• EXERCISE AIM: Exclude images, then output the remaining data verbatim.

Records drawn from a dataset

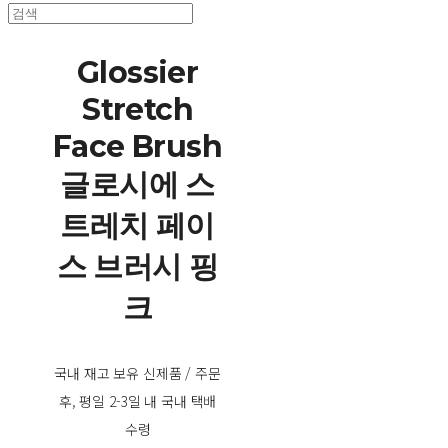
Glossier
Stretch
Face Brush
글로시에 스
트레치 페이
스 브러시 핑
크
국내 재고 보유 신제품 / 주문
후, 평일 2-3일 내 국내 택배
수령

• ANSWER BOX:
Glossier
Stretch
Face Brush
글로시에 스
트레치 페이
스 브러시 핑
크
국내 재고 보유 신제품 / 주문
후, 평일 2-3일 내 국내 택배
수령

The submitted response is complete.